Umweltministerium schafft landesweite Vernetzungsstelle für Streuobstbau

Mainz, 07.10.13. Eine landesweite Vernetzungsstelle unter dem Dach des Dienstleistungszentrums ländlicher Raum (DLR) Rheinpfalz bietet zukünftig den Streuobstbauern und -initiativen fachliche Unterstützung, stellt Daten bereit und wirkt an Pilotprojekten mit. Vier regionale Beratungsstellen in Trier, Klein-Altendorf, Oppenheim und Neustadt betreuen zudem den Streuobstanbau vor Ort. „Wir wollen den Streuobstanbau und die Initiativem im Land besser vernetzen und stärker fördern“, erklärte Landwirtschaftsministerin Ulrike Höfken am Samstag bei einer Streuobsttagung in Großlittgen.
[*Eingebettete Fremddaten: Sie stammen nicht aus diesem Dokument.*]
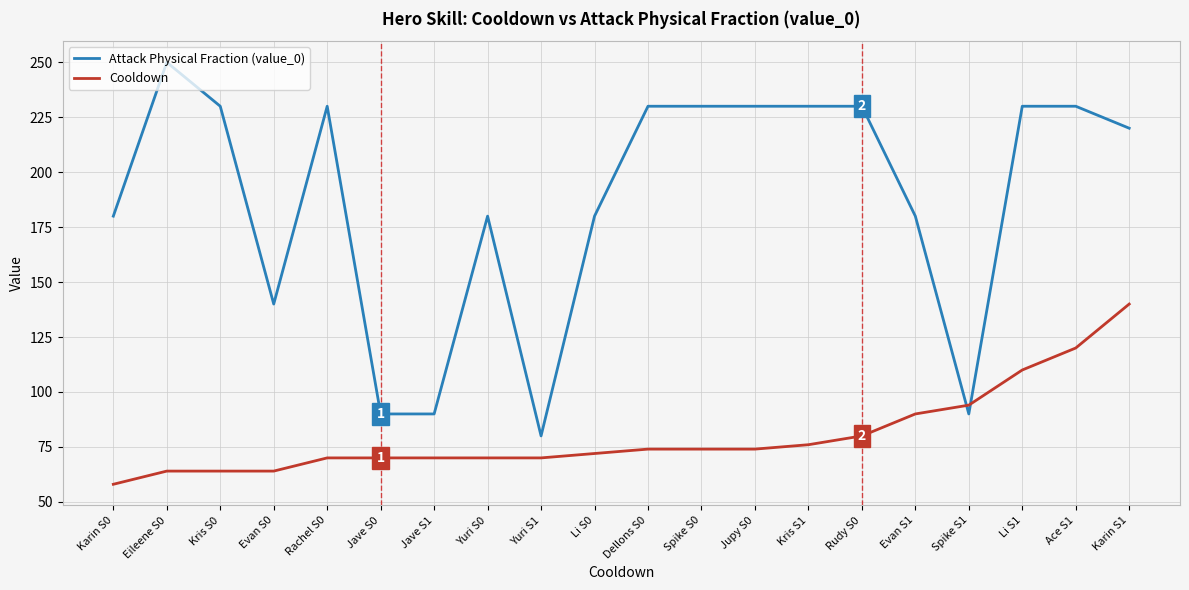

The Attack Physical Fraction (value_0) series shows 90 at Jave S1. True or false?

True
Die Veranstaltung wurde vom DLR Rheinhessen-Nahe-Hunsrück gemeinsam mit dem Natur- und Geopark Vulkaneifel sowie den Lokalen Aktionsgruppen der LEADER-Regionen Vulkaneifel und Bitburg-Prüm ausgerichtet. Interessierte aus Streuobstinitiativen, Naturschutzverbänden, Landwirte, Gartenbauer und Imker diskutierten die Möglichkeiten des Anbaues und der Verwertung von Streuobst. „Streuobstwiesen sind ein Stück Kulturlandschaft, gerade auch hier in der Eifel. Sie sind oft der letzte Ort für alte Obstsorten und Rückzugsraum für bedrohte Arten“ so Höfken. Zum Erhalt der Streuobstwiesen müssten die Bäume gepflegt und bewirtschaftet werden. Der beste Schutz der Streuobstwiesen sei daher die Nutzung des Obstes. „Mit unserer Initiative wollen wir den Streuobstanbau im Land stärker koordinieren und die Vermarktung der Produkte unterstützen“, so Höfken. Mit dem Programm PAULa (Programm Agrar-Umwelt-Landschaft) fördert die Landesregierung zudem die Pflege, Bewirtschaftung sowie Neuanlage von Streuobstwiesen. Fledermaus, Steinkauz oder Grünspecht – in Streuobstwiesen finden allein in Rheinland-Pfalz über 400 seltene Arten einen Lebensraum. „In den Supermärkten werden nur eine Handvoll Sorten angeboten. Dabei gibt es schätzungsweise 3000 Apfelsorten in Deutschland gibt. Viele der Sorten kommen nur regional vor. Der Erhalt der Streuobstwiesen stellt also ein unschätzbares Reservoir an genetischer und auch kultureller Vielfalt dar“, so Höfken. Mit dem Verschwinden der Obstvielfalt gingen auch traditionelle Gerichte und ein Stück regionale Identität verloren. „Im Rahmen der LEADER-Initiative ‚Erfolgreich auf dem Land‘ wollen wir deshalb die Lokalen Aktionsgruppen ermutigen, neue Projekte zu entwickeln und den Austausch zwischen den Initiativen und Naturschutzverbänden intensivieren“, so die Ministerin.